In a statement to coincide with the announcement of a first quarter profit of US$96 million, Munoz said that the scandal in Chicago was a “humbling experience” and that United needs to improve its customer service.
“It is obvious from recent experiences that we need to do a much better job serving our customers,” he said. “The incident that took place aboard flight 3411 has been a humbling experience, and I take full responsibility.
“This will prove to be a watershed moment for our company, and we are more determined than ever to put our customers at the centre of everything we do. We are dedicated to setting the standard for customer service among US airlines, as we elevate the experience our customers have with us from booking to baggage claim,” Munoz added.
Meanwhile, United has changed its policy on overbooked flights following the incident that saw Dr David Dao lose two front teeth and suffer a broken nose.
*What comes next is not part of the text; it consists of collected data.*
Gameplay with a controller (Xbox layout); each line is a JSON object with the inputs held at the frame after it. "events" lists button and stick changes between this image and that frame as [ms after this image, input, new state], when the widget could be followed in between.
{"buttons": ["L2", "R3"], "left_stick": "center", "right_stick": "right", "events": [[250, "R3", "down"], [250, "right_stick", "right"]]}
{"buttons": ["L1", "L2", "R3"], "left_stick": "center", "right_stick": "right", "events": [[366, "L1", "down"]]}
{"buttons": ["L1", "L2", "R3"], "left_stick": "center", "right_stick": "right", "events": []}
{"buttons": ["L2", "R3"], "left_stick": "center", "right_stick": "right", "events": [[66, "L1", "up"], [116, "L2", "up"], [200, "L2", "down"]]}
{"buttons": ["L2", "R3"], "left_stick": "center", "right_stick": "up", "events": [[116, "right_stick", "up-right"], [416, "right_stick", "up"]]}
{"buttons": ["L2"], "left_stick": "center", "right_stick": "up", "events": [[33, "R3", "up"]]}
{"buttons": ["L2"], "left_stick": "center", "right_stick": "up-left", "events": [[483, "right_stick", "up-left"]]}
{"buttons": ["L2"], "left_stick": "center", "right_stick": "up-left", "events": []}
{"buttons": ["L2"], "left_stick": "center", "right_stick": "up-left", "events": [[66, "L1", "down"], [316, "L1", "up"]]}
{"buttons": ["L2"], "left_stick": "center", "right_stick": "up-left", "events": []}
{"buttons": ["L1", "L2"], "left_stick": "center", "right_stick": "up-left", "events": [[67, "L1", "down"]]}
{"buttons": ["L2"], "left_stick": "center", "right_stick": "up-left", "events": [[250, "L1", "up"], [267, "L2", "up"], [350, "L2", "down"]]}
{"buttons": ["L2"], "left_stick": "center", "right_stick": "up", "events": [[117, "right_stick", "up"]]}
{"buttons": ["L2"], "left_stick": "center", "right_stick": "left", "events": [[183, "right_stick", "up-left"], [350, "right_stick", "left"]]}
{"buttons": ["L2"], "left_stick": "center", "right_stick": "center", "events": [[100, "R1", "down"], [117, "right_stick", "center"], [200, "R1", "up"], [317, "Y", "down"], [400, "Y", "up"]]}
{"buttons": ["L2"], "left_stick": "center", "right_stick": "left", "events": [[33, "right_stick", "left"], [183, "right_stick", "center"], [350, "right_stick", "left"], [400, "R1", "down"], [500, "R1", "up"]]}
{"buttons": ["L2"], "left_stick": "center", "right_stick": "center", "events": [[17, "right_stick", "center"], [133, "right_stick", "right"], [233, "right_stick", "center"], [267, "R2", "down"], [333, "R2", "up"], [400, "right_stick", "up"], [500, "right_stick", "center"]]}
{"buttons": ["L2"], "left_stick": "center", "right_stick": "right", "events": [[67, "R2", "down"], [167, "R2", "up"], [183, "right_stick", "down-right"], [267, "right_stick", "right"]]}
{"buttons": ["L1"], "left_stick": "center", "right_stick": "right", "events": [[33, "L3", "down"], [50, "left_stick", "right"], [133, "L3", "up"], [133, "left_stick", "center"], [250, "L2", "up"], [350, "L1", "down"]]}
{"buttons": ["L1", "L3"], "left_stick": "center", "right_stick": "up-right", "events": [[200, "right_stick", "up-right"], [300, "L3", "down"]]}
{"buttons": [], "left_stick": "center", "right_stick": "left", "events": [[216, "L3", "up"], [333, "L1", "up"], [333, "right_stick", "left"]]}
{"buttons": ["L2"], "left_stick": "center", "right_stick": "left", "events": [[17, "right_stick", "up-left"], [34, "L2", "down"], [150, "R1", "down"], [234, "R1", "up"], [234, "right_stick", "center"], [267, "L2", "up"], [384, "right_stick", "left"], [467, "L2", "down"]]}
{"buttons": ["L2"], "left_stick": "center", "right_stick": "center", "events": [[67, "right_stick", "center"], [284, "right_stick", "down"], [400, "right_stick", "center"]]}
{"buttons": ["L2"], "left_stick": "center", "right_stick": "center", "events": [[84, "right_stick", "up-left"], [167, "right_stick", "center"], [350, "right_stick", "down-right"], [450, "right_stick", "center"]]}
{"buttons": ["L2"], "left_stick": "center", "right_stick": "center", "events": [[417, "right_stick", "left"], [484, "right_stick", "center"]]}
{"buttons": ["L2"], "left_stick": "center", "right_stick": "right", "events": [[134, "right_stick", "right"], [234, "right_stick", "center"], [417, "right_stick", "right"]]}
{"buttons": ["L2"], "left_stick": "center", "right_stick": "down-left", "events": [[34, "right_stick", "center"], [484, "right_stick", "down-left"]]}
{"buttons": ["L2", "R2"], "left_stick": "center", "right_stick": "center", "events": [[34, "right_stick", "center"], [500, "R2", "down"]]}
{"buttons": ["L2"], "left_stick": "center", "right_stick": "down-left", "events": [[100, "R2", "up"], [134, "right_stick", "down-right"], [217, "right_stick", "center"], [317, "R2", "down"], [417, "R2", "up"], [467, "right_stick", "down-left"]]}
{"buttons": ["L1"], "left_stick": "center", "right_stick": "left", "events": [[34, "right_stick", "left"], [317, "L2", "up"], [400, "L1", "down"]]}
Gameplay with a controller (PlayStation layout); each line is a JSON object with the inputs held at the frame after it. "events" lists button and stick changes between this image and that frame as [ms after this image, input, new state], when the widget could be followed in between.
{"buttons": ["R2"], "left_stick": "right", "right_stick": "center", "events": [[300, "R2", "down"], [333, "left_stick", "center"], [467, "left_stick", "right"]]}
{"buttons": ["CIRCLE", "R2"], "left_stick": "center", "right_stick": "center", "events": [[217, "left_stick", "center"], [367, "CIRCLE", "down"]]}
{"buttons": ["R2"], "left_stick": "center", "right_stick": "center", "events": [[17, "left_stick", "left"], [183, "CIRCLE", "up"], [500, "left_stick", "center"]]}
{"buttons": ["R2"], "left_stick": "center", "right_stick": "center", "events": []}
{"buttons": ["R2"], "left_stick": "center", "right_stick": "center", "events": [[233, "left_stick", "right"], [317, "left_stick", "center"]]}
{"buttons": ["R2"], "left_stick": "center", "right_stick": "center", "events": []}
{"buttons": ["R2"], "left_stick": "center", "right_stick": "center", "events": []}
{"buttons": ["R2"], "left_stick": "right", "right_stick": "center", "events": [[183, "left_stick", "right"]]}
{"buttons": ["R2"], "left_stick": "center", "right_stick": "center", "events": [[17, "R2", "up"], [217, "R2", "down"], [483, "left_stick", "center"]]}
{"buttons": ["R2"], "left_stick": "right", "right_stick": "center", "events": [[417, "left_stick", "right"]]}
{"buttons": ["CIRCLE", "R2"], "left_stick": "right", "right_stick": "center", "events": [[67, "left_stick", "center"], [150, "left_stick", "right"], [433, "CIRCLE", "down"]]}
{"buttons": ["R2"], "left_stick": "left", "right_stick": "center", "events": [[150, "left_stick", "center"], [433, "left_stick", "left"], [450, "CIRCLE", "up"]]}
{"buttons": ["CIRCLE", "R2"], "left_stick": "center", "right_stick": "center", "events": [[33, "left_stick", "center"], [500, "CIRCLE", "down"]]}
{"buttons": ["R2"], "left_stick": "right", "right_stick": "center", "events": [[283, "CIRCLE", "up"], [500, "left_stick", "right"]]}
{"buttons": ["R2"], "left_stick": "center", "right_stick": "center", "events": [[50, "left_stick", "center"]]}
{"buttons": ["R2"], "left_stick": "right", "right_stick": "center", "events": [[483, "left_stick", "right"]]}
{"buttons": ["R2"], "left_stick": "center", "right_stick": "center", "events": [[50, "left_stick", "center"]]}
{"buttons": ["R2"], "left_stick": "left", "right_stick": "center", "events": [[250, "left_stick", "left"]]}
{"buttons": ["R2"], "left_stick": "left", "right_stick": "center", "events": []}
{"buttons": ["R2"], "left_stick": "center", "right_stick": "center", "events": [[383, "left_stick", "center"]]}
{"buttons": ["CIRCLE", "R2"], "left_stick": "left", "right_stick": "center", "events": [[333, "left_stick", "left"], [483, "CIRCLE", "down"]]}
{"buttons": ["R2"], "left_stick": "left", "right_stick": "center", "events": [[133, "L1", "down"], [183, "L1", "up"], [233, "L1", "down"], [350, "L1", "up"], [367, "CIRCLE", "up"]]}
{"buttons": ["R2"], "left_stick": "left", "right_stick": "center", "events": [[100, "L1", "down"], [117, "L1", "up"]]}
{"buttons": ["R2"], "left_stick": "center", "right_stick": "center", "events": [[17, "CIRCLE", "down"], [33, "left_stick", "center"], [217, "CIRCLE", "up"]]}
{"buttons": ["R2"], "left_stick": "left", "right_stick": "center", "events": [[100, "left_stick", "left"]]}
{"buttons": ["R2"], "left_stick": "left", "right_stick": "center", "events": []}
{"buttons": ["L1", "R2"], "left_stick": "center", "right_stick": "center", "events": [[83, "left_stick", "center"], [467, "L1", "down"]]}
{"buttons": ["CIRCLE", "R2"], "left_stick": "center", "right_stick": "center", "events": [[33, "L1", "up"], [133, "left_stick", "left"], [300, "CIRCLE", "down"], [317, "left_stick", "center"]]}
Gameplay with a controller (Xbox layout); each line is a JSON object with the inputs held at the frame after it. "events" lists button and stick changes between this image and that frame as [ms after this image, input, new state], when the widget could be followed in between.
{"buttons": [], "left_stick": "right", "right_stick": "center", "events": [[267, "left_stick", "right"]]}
The US carrier says it will now make sure that crew members are allocated their seats at least an hour prior to the flight’s departure, to avoid the last-minute seats scramble that led to last week’s incident.
The airline’s net profit for Q1 2017 marked a sharp 69% decline compared to the same period last year, although the drop is not related to the incident on flight 3411, which occurred in the second quarter. Company revenues were up 2.7% to US$8.42 billion.